'''

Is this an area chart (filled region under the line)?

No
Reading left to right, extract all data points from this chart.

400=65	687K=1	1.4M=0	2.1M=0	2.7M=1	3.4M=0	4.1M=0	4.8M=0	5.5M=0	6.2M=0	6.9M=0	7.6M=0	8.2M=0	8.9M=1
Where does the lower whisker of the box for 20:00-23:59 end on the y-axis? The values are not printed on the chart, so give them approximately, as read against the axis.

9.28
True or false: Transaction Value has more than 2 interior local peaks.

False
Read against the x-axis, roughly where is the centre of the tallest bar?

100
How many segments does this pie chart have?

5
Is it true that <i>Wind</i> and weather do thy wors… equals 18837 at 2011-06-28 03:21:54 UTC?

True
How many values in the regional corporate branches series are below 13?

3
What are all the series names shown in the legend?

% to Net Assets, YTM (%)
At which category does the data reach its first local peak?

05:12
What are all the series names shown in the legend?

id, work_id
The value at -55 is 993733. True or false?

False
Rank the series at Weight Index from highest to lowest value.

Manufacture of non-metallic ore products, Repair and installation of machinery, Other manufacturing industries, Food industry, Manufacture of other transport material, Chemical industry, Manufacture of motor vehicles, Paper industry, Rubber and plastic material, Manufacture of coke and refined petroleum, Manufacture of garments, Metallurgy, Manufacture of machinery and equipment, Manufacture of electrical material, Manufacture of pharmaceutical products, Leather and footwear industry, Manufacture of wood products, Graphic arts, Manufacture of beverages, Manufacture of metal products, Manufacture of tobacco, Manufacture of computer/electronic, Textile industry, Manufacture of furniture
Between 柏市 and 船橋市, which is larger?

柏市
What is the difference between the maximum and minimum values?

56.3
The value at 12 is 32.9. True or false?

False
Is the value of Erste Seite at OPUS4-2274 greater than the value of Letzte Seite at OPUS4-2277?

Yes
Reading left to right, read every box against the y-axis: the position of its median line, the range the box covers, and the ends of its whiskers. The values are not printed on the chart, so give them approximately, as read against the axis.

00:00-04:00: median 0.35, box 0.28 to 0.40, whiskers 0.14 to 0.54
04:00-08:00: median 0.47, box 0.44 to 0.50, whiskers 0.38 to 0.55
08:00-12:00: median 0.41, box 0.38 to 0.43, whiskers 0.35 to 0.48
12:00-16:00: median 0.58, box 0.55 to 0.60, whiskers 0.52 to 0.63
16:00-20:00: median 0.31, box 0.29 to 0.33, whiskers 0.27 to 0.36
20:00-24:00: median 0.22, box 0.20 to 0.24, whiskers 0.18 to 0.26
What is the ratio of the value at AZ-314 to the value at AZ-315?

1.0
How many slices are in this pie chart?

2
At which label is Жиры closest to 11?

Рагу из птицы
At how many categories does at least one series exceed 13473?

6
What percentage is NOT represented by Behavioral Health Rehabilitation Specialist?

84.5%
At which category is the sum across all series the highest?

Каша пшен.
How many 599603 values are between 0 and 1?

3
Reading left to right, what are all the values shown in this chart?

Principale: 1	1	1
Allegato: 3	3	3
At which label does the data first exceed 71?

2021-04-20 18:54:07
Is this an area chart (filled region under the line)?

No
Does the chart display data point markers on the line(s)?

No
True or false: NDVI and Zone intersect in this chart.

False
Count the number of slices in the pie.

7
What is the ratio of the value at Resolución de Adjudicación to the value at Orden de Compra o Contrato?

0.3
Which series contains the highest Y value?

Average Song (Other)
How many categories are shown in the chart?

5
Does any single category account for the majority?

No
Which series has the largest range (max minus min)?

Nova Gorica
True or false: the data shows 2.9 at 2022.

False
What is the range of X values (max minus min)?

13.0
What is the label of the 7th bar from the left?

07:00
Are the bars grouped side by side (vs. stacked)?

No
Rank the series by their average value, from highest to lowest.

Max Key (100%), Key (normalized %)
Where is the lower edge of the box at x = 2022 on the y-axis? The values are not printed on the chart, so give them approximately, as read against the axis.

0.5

'''

**Assignment:**
Show each line above that contains the word "many", treating uppercase and lowercase as distinct.

**Result:**
How many segments does this pie chart have?
How many values in the regional corporate branches series are below 13?
How many slices are in this pie chart?
At how many categories does at least one series exceed 13473?
How many 599603 values are between 0 and 1?
How many categories are shown in the chart?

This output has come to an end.